はっきり言ってこんな決済方法取られると資金繰りはあっという間に行き詰まりますので、支払いサイトの規制はもっと厳しくしてもいいんじゃないか(いっそのこと手形自体廃止してほしい)と個人的には思うのですが・・・そこまでは今の政府じゃ期待できないかな。

金融機関が、中小企業・小規模事業者に寄り添い、「ひと手間かけて育てる」金融の機能を十分に発揮することが重要であるため、借り手側からの意見も聞きながら、経営者保証に依存しない資金繰りの徹底を図るとともに、信用保証制度の見直しなどを進めます。

金融機関と融資に関する話です。「ひと手間かけて育てる」という言葉の裏に隠された重みは、金融業界で働いている方であれば実感されているんじゃないでしょうか。これは今の金融庁長官である森信親氏が打ち出している運営方針を反映したものと思われます。

誤解を恐れずざっくり言えば「金融機関は中小企業の担保を見て融資するんじゃなくて、今後の事業の可能性を見極めて(事業生評価と言います)融資して、融資した後もそこが成功するように継続的に支援しなさい。
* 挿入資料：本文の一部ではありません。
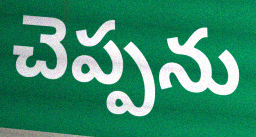
చెప్పను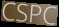
CSPCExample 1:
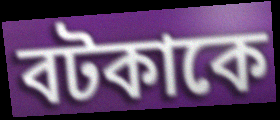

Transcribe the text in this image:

বটকাকে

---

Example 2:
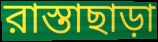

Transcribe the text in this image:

রাস্তাছাড়া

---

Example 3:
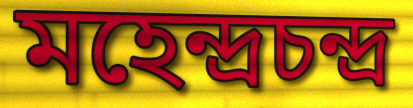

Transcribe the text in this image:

মহেন্দ্রচন্দ্র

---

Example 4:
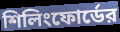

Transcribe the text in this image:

শিলিংফোর্ডের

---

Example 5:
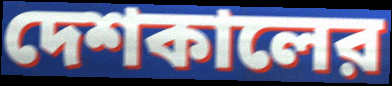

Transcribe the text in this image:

দেশকালেরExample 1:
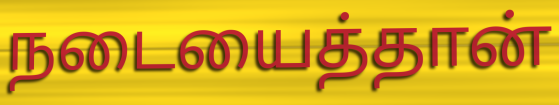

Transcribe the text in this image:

நடையைத்தான்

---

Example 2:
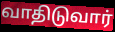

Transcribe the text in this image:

வாதிடுவார்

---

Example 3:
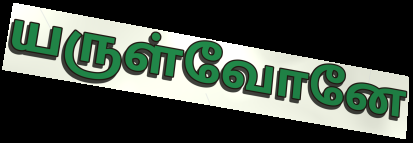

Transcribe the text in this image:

யருள்வோனே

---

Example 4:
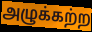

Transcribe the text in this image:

அழுக்கற்ற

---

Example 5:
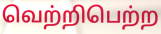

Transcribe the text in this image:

வெற்றிபெற்ற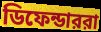
ডিফেন্ডাররা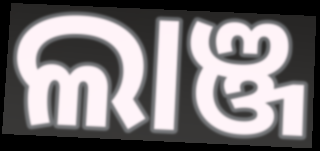
ଲାଞ୍ଜ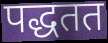
पद्धतत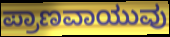
ಪ್ರಾಣವಾಯುವು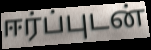
ஈர்ப்புடன்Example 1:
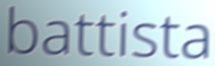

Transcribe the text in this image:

battista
そうやって有望な貸し先を自分で開拓しないと金融機関自体が利益を上げられなくなりますよ」というのが今の長官の方針です。

これを方針を受けて各金融機関は事業性評価に基づいた融資の実績をつくらないといけなくなり、結構な苦労をしています。これは、これまで担保が用意できず借り入れができなかった中小企業からするとチャンスでもあります。

森長官の方針についてもっと知りたい方は橋本卓典著「捨てられる銀行」がおすすめです。普通に読み物として面白い。
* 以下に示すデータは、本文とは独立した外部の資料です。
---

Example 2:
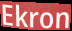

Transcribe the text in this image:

Ekron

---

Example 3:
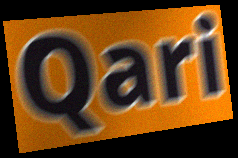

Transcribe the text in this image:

Qari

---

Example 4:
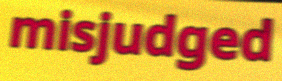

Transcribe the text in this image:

misjudged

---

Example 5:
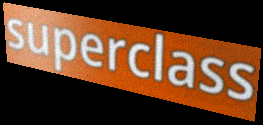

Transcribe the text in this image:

superclass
また、「経営者保証に依存しない資金繰りの徹底を図る」とあるように、これまでは中小企業の融資であれば当然に経営者個人の連帯保証もセットだったのが、連帯保証なしで借入をする道というのも徐々にですが開けてきました。

とはいえ金融機関によってこれらの取り組みに対する積極度はまだまだバラつきがありますので、経営者の側からこれらの情報を使って積極的に交渉していくことが必要です。

この点は行政のさらなる後押しにも期待したいところ。

まとめ

自民党の選挙公約のうち、中小企業向けの内容をざっくり解説してみました。冒頭で書いた通り、基本的にはこれまでの政策の踏襲で、目新しいものがあるわけでは無いです。

正直、これらの政策が実行されれば全て上手く行くとはとても思えませんし、ここで触れられていない少子化対策や社会保障の問題(社会保険料負担が年々上がり続けてることは経営者にとっても従業員にとっても死活問題)については根本的な解決の方針が示されていません。消費税増税で凌ごうと思っても副作用は大きいでしょう。真剣に問題意識をそっちに向けてほしいと思います。
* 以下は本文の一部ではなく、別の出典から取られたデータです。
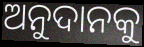
ଅନୁଦାନକୁ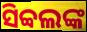
ସିବ୍ବଲଙ୍କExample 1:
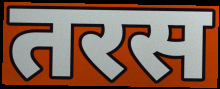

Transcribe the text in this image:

तरस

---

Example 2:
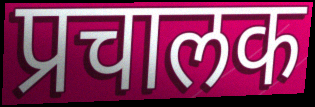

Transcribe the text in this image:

प्रचालक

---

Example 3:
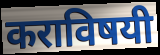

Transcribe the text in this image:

कराविषयी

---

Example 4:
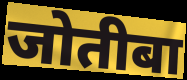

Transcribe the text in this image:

ただ、新しい政策が無いからといってダメなわけでは無く、これまでの中小企業施策でも成果を上げていたものや今後の重要な課題を示している内容も多くあります。特に後継者問題や働き方改革は、個人的に今後最重要な課題と考えています。

政府に期待することは悪いことではないですが、享受する側の中小企業者も黙って眺めているだけではダメで、うまく政策を活用し、有効利用できるものとそうでないものを自分で見極めていくことが大事という意見を述べてまとめにしたいと思います。